The next few days could make or break the hopes of a team of eminent plastic surgeons led by professor Peter Butler of London's Royal Free Hospital who are waiting for the final approval from The Royal Free hospital's ethics committee to carry out a full fledged complete face transplant which would involve the complete replacement of a disfigured face with the tissues from a donor who is dead.
Although the hospital had granted permission to Prof. Butler to look out for possible candidates who may benefit from such a venture, final approval to proceed further is yet to be granted. There is a possibility of outright rejection on the grounds of being too risky a procedure or that it deems further research on one side or it can be sanctioned forth right following the steps of France which gave the green signal to a team of plastic surgeons to do a 'partial' face transplant just ten months ago replacing the nose mouth and chin of a lady who was mauled by a dog. The ethics authority in France did not give the surgeons to do a complete transplant on the grounds that it was too risky.

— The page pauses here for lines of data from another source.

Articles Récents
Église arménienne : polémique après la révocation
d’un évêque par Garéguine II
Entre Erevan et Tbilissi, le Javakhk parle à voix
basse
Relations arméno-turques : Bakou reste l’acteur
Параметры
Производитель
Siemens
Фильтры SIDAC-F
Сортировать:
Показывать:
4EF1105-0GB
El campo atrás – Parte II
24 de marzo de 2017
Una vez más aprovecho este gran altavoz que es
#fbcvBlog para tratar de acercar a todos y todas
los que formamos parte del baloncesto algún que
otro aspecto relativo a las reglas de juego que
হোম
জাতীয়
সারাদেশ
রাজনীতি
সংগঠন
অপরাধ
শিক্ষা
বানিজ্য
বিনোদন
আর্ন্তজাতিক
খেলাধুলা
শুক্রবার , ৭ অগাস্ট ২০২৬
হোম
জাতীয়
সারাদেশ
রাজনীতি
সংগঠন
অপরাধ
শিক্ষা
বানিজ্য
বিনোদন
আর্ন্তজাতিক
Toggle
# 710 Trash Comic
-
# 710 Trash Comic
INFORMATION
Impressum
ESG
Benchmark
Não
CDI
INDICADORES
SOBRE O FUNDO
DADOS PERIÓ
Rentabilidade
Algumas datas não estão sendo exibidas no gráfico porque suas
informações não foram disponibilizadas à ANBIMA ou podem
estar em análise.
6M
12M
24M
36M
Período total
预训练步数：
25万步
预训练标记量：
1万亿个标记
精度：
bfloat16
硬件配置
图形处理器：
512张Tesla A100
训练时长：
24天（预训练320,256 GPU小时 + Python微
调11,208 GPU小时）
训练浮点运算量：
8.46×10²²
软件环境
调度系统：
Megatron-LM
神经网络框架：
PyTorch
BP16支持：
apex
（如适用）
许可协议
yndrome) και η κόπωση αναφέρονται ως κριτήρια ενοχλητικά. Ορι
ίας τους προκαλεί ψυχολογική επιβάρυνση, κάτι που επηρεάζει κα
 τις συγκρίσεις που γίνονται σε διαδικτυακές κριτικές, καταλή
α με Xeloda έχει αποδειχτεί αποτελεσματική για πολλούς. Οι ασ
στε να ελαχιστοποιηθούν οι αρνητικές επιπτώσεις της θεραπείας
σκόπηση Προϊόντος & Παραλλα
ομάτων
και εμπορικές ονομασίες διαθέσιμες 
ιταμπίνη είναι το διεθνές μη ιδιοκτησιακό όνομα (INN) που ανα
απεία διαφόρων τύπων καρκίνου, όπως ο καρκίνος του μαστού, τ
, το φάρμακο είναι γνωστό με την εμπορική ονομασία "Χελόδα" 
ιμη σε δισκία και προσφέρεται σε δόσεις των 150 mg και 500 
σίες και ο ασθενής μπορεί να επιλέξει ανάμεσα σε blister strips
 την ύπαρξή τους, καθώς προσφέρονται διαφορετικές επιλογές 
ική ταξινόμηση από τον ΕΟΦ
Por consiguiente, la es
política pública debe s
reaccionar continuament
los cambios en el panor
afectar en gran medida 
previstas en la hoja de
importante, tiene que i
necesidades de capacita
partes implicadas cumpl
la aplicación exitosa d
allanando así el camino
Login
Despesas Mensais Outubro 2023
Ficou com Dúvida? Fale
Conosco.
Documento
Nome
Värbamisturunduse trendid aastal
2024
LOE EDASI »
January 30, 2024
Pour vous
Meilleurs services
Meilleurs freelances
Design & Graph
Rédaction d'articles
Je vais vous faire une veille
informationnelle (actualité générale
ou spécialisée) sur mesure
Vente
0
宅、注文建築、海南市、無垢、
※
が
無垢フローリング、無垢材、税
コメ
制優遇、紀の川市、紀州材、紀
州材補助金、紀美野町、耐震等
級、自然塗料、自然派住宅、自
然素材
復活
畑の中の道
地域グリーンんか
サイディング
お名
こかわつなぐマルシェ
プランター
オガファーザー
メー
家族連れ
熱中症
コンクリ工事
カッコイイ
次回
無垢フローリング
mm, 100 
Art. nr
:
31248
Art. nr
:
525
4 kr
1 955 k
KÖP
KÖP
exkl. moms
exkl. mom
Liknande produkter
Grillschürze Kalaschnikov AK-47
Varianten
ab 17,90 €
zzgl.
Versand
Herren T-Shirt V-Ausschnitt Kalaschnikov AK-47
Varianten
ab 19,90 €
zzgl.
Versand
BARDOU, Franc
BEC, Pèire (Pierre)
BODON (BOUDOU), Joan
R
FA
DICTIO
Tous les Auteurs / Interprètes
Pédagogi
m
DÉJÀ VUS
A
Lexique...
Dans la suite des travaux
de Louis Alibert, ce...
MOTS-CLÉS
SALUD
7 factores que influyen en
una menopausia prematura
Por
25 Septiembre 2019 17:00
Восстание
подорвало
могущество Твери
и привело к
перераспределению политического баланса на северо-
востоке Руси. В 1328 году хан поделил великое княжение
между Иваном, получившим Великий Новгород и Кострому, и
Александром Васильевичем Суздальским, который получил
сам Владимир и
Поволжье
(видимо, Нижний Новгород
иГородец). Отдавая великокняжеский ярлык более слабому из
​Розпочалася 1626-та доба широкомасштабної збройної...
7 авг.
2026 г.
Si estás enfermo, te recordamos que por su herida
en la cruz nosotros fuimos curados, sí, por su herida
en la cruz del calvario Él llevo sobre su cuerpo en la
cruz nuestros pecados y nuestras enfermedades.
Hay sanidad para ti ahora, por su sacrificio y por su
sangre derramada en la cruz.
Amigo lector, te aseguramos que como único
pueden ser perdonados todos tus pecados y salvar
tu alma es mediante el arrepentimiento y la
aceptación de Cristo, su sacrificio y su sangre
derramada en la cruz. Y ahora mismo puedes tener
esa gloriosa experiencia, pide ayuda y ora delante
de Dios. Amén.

Efforts in the UK to pursue complete transplants faced opposition in 2003 from the Royal College of Surgeons who argued that the impact on the psyche in case of failure could be devastating and more research should go into the new domain of full face transplants.
Prof. Butler claims that the 60% of the public are with him who recognize his work which spans the whole of last decade. He hopes to raise the £20,000 expected to cover each operation instead of expecting the NHS to be burdened with this whopping cost.
Doctors claim that the recipient's face will not completely change over to the donor's face but would be a hybrid of the two.